実はファクスというのは数十年の間、契約書であったり、個人情報であったりも送れる便利で安全な通信方法として重宝されてきました。よほどの大企業でない限り、かなり安全な通信手段といえます。
電子メールはハガキよりも人目に触れる
電子メールに直接個人情報を書いたり添付して送ることは大変危険な行為です。なぜならば、電子メールというのは、直接相手に届くのではなく、いくつものサーバーを経由して届くものだからです。
経由したサーバーでは一旦メールのコピーが作られます。このコピーはそのサーバーにアクセスする権限がある人は誰でも見ることができます。
そのどこかに悪意がある人がいて、個人情報に該当するメールがあればそれを抜き出して集めるような仕組みをつくることは非常に簡単なことです。電子メールにある個人情報は自動的に集められていると思われたほうが良いと思います。
ハガキだと良識のある郵便局の人しか見ませんが、電子メールはもっと多くの一般の人の目に触れますから、送るほうに注意が必要な通信手段だと言えます。
そのまま電子メールで受け取るのは問題
インターネットファクスを使って、受信したファクスを会社のメールアドレスで受け取るように設定することができます。ファクス文章はPDFとなり、パスワード無しで誰でも読める形式で、インターネットのメールサーバをいくつも経由してくることになります。
もしもファクスの中に個人情報が含まれている場合は、大きな問題になる可能性があります。
ファクスを送った相手は、個人情報なのでわざわざファクスで送ったのかもしれません。相手のファクスがインターネットファクスだなんて思いもしなかったかもしれません。

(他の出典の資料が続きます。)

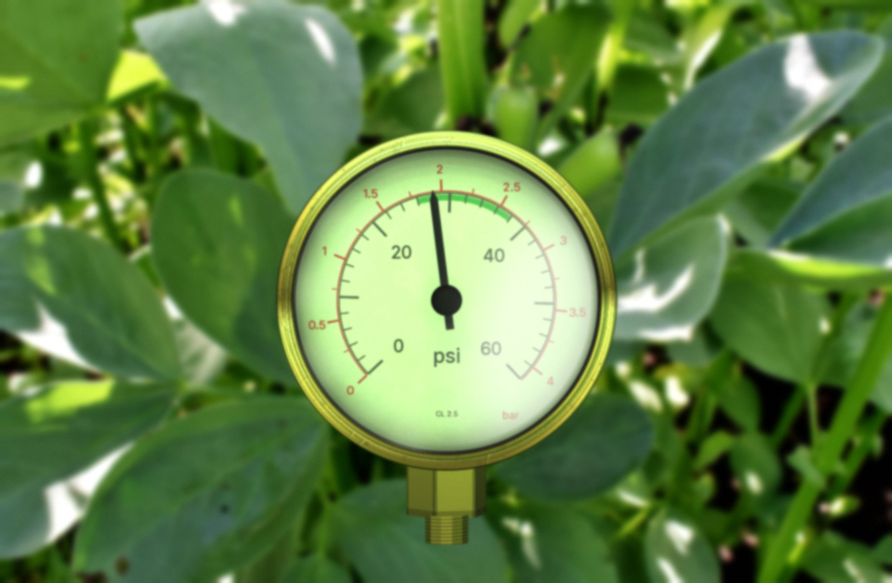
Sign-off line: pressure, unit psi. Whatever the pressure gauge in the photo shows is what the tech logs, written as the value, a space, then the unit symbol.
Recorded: 28 psi
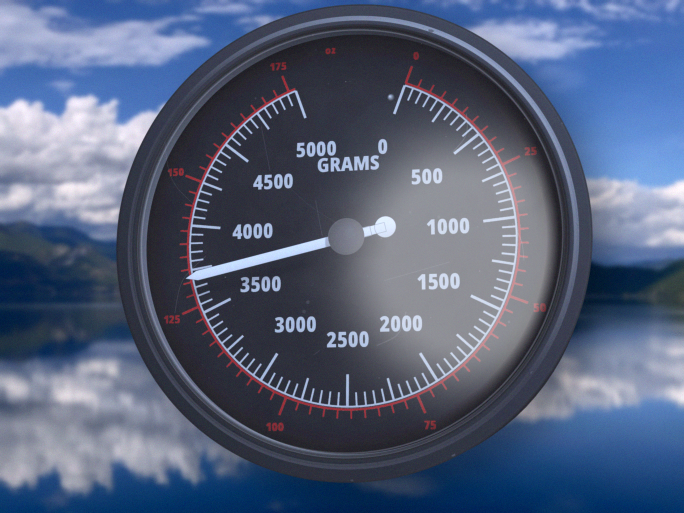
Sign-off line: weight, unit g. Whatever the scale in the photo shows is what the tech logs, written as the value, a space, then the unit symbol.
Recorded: 3700 g
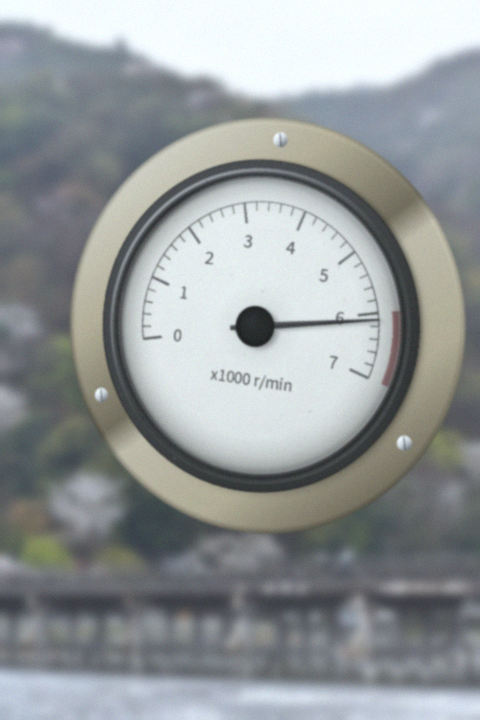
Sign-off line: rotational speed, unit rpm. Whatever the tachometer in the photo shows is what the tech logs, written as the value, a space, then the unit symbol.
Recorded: 6100 rpm
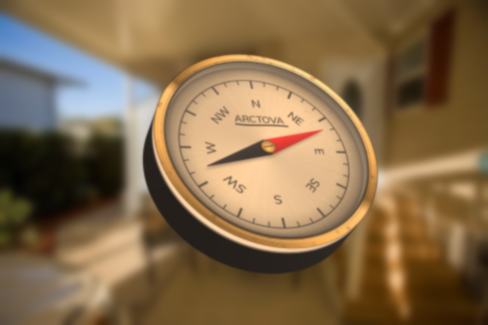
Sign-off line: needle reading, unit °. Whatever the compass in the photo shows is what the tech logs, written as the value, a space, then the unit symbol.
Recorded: 70 °
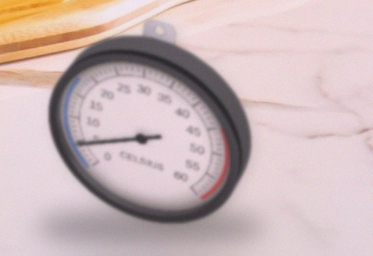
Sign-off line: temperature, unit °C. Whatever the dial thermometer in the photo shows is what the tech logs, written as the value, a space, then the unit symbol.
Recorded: 5 °C
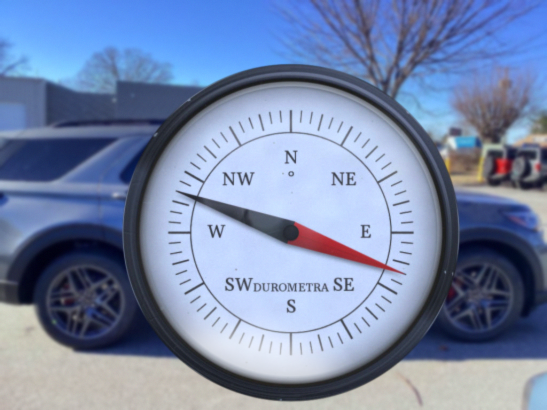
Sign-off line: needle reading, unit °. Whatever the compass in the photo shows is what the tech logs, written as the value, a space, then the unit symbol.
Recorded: 110 °
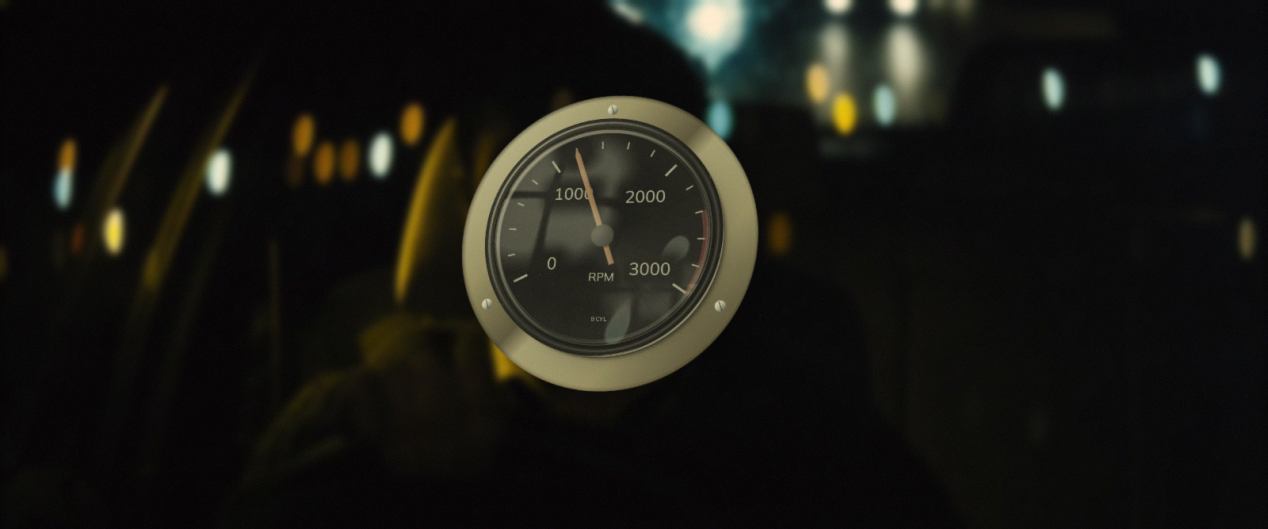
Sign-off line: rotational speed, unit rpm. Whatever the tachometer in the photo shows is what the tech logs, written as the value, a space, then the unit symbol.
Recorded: 1200 rpm
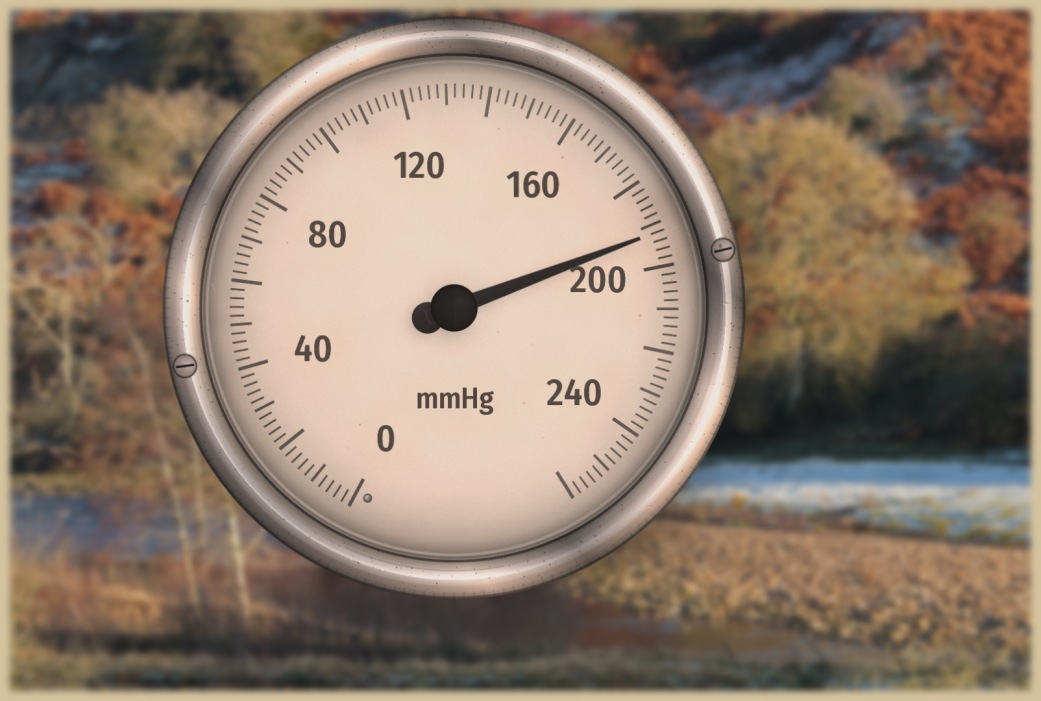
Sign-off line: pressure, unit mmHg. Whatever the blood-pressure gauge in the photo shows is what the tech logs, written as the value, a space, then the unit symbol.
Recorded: 192 mmHg
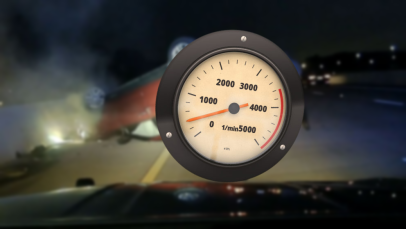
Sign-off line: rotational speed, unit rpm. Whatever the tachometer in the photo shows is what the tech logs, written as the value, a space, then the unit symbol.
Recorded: 400 rpm
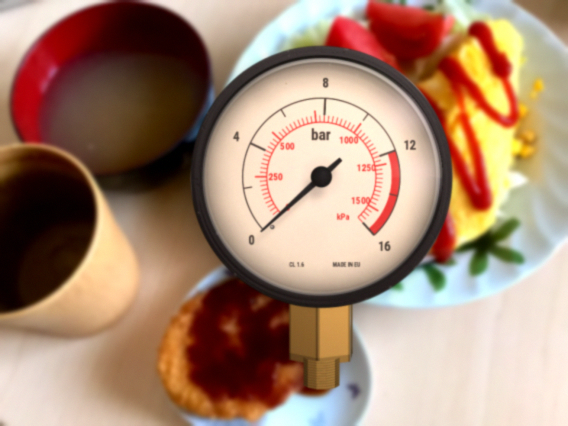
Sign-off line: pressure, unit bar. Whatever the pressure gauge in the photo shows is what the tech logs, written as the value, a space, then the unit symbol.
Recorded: 0 bar
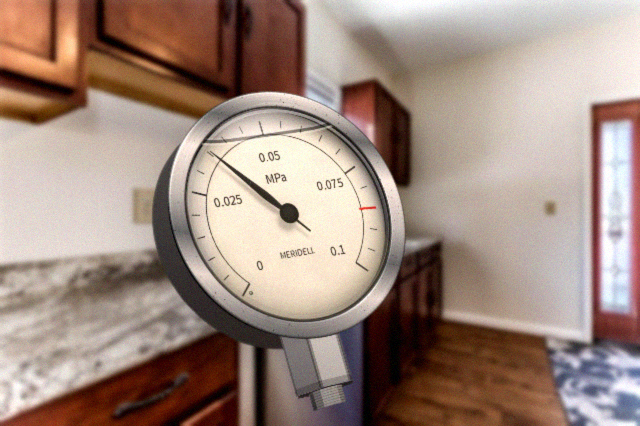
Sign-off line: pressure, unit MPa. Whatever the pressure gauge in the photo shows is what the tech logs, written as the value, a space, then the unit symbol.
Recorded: 0.035 MPa
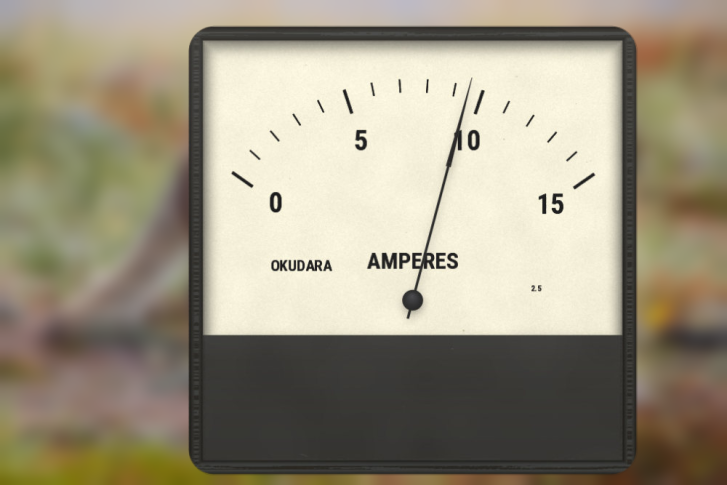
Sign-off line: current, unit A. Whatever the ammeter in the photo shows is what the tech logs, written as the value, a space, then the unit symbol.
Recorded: 9.5 A
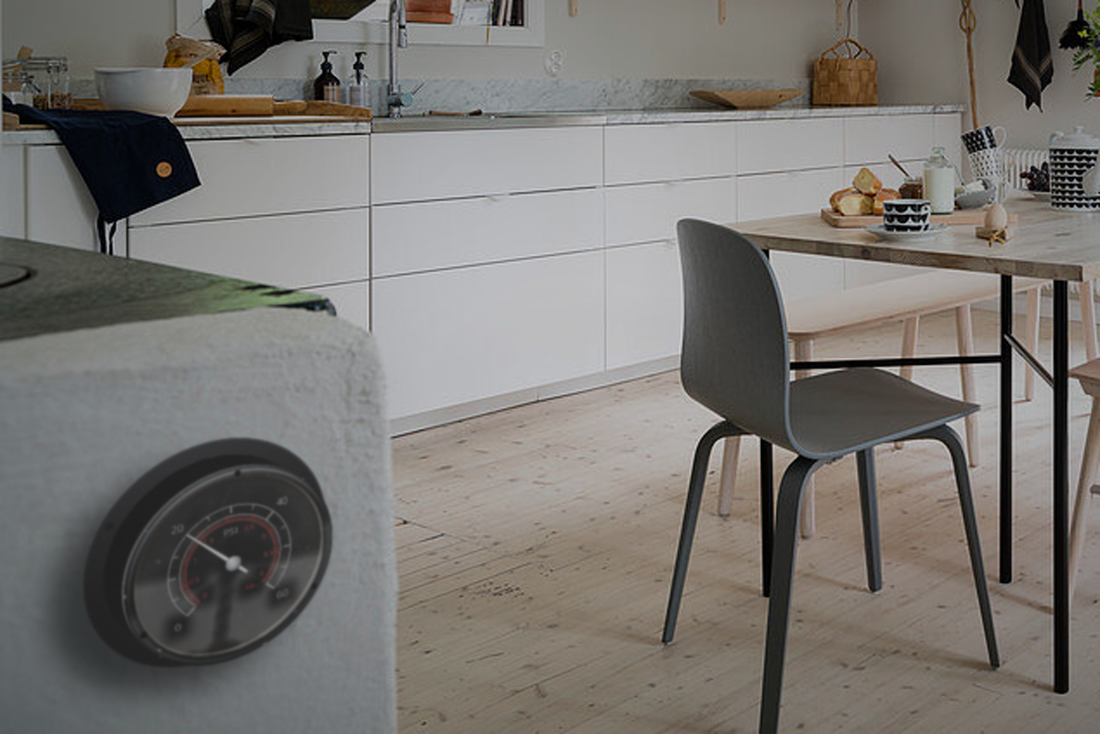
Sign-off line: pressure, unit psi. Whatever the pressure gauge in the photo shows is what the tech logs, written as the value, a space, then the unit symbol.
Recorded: 20 psi
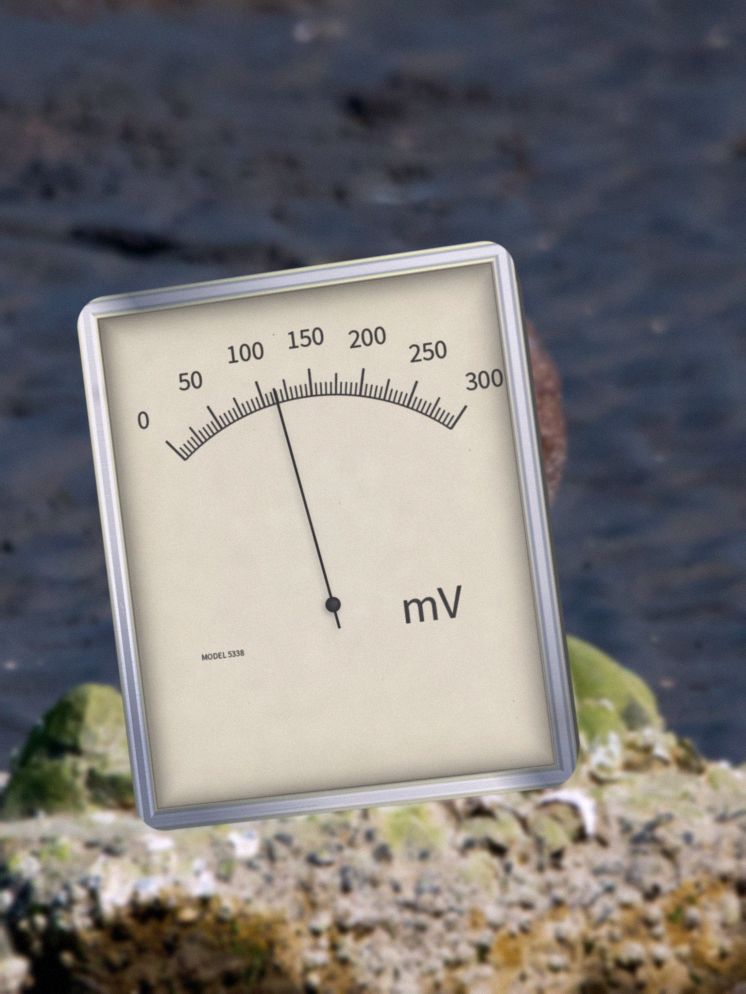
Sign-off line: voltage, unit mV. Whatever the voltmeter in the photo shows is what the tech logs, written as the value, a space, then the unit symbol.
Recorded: 115 mV
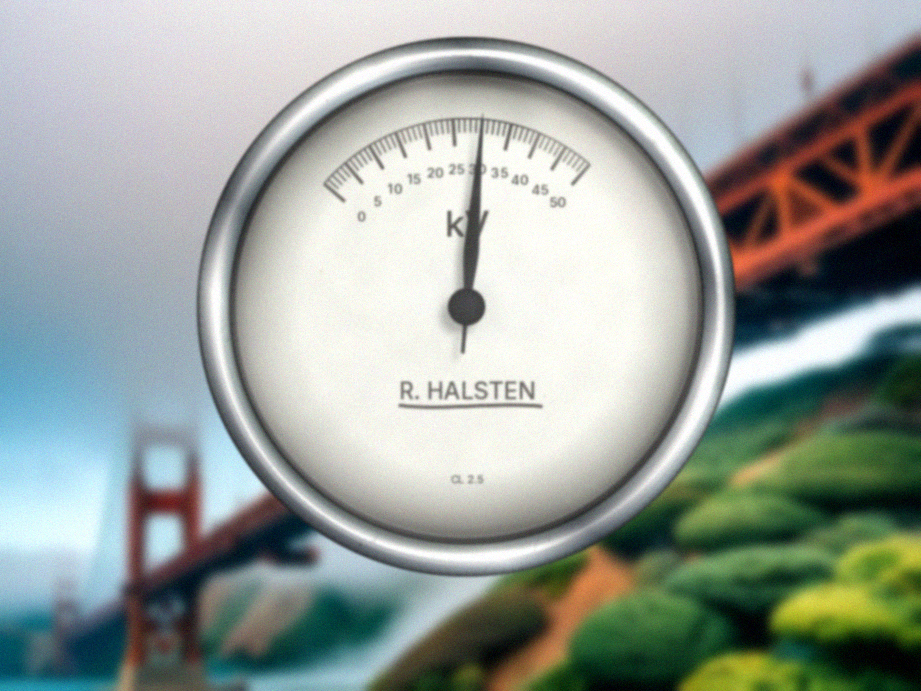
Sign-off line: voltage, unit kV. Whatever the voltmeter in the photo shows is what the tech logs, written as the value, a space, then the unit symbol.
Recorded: 30 kV
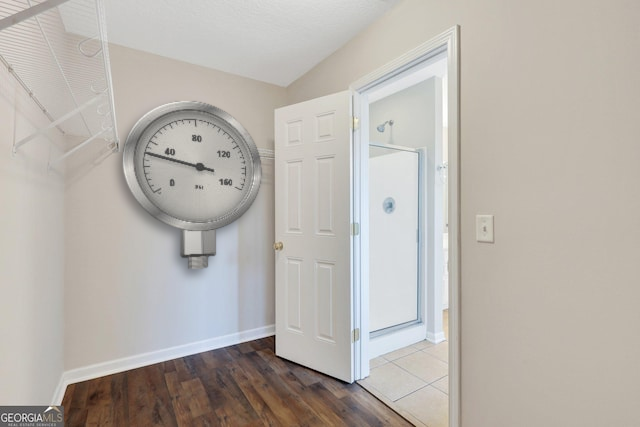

個人情報を保護することは法律にもなっているように、けっして軽視してはいけない大事な問題です。
電子メールは暗号化すること
もしも個人情報や外部に漏らすことのできない情報を扱う場合は、電子メールでの受渡しは基本的に避けるべきです。しかし、S/MIMEによってメールを暗号化することができます。また電子証明を付けてなりすましや改ざんを検知することもできます。
電子メールを使わないのも選択肢
Webで直接インターネットファクスのサーバーにアクセスして、そこでメールを送る場合は中継されません。Webでアップロードしたりダウンロードした文章はすべてSSL/TLSで暗号化されています。
スマートフォンなどのアプリケーションもWebベースのプロトコルにより通信されますが、これらもSSL/TLSで暗号化されていますので安全です。
まとめ
インターネットファクスでは、ファクスと同等のセキュリティを確保するためには、利用者にもある程度の知識を要求します。
電子メールの暗号化の知識が十分にないのであれば、電子メールで直接受け取ったりすることは避けて、Webでの送受信を行っていれば安全かつ便利に利用することができます。